#### What to produce
Gather every line from the items below that contains the string "elev".

#### Data shown
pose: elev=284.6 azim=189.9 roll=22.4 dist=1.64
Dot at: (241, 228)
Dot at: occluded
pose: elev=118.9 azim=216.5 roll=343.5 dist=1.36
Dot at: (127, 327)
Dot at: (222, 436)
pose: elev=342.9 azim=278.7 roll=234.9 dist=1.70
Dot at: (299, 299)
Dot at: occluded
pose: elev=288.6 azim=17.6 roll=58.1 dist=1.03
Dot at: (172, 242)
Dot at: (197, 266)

---

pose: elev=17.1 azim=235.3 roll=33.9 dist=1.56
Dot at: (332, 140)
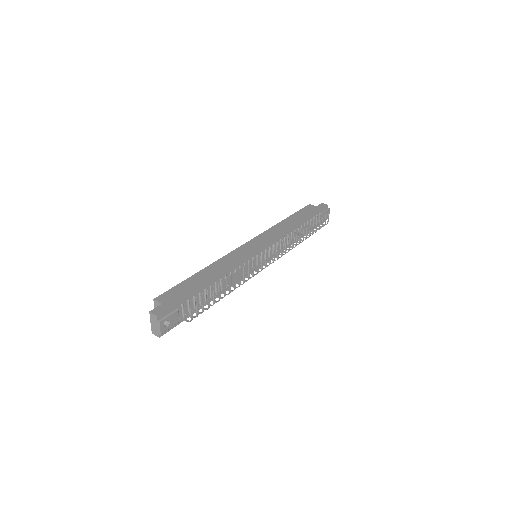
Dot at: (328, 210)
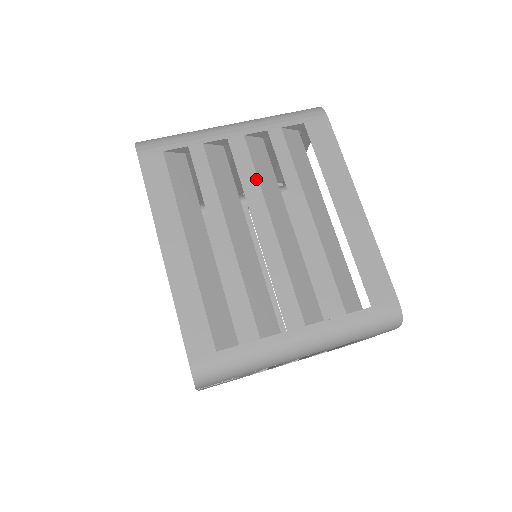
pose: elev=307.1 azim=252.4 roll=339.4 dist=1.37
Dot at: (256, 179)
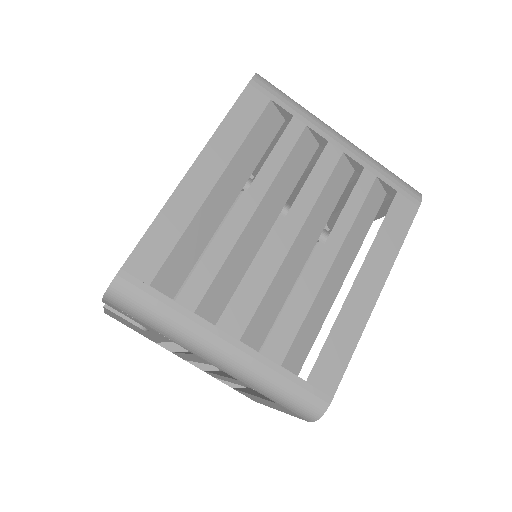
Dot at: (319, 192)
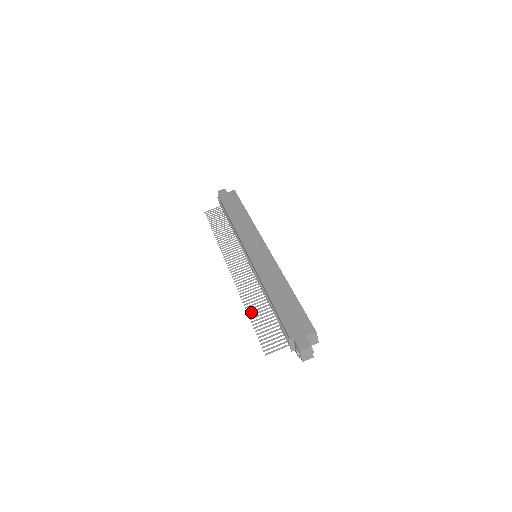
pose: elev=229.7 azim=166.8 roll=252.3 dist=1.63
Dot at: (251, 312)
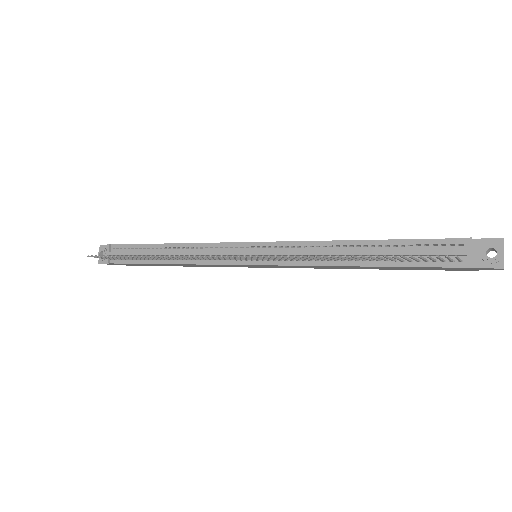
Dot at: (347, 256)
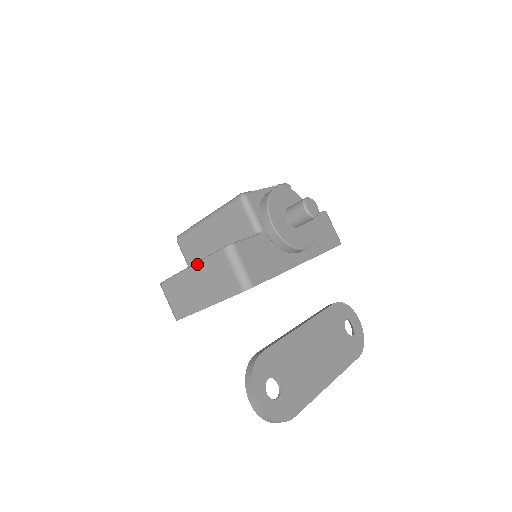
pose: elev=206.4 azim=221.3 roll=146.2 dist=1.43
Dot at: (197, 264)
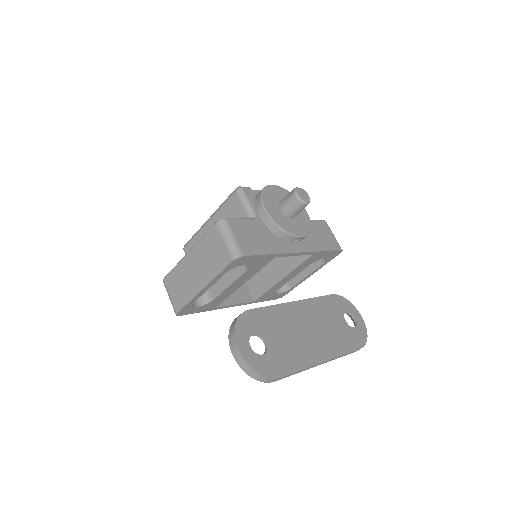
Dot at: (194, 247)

* * *

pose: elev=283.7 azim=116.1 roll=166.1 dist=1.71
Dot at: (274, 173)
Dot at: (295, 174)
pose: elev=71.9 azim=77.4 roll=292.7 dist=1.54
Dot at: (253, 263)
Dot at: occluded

#### Full answer
pose: elev=284.6 azim=189.9 roll=22.4 dist=1.64
pose: elev=118.9 azim=216.5 roll=343.5 dist=1.36
pose: elev=342.9 azim=278.7 roll=234.9 dist=1.70
pose: elev=288.6 azim=17.6 roll=58.1 dist=1.03
pose: elev=17.1 azim=235.3 roll=33.9 dist=1.56
pose: elev=307.1 azim=252.4 roll=339.4 dist=1.37
pose: elev=229.7 azim=166.8 roll=252.3 dist=1.63
pose: elev=206.4 azim=221.3 roll=146.2 dist=1.43
pose: elev=283.7 azim=116.1 roll=166.1 dist=1.71
pose: elev=71.9 azim=77.4 roll=292.7 dist=1.54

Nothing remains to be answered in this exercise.